Nguyen Thi Noi, 38, felt a sudden and stabbing pain in her left knee while working on her farm on a scorching summer day. Her husband immediately took her to the biggest hospital in the area – the Yen Bai General Hospital – which is 15 kilometers away from their farm. Her doctor concluded that a ligament in her knee was damaged and ordered a laparoscopic surgery. The operation went well, and she was recovering when we visited.
Things would have been different had the accident happened to Noi four or more years ago. She might have needed to seek care in a bigger hospital in Hanoi – which is a day away from her home in a remote village in Yen Bai Province.
“The hospital’s facilities were antiquated. Doctors could treat only a few illnesses. Many of us believed that it would be better to go to central hospitals in Hanoi for serious conditions or if you needed complicated procedures,” said Noi. For example, laparoscopic surgeries were not available at the hospital at that time.
Noi’s past thinking reflected what was – and, in many cases, still is – the calculus of many people living in the rural areas of Vietnam when they get sick. For local people, it is true that taking the whole day to travel down to big hospitals in urban areas is a physically and financially taxing endeavor. However, it does not reach the level that could deter them from visiting them as long as they believe they would be in more capable hands.
For many years, patients from neighboring provinces flocked to tertiary-level hospitals in Hanoi in droves and overloaded them. A survey by the Ministry of Health in 2012 noted that 59% of patients skipped the district/provincial hospitals to go straight to the central hospitals which are better equipped. Two or three patients sharing beds in these hospitals became the norm.
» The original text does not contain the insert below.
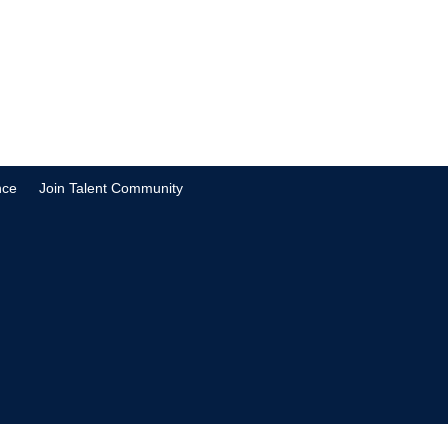
nce
Join Talent Community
This phenomenon could be traced back to the limited capacity of the health system at the local level. The same survey noted that doctors at provincial hospitals might not able to perform up to 25% of the medical functions required of them. For the district hospitals, the rate went up to 33%. In addition, the local health facilities were much less equipped than their national peers.
. Broad actions have been taken, including significant investments to upgrade medical infrastructure and build capacity for professional health workers with a focus on the local level. The logic is simple: if patients have access to high-quality health services, at an affordable cost, and close to home, there will be no need to seek care elsewhere.
To deepen the government's reform efforts, the World Bank financed a US$126-million project – the North East and Red River Delta Regional Health System Support Project – in 2013 to strengthen the public hospital systems in 13 provinces in the Northeast and Red River Delta region. The program targeted five intervention areas for which the overcrowding was the most acute: cardiology, obstetrics/gynecology, pediatrics, oncology, and trauma (surgery).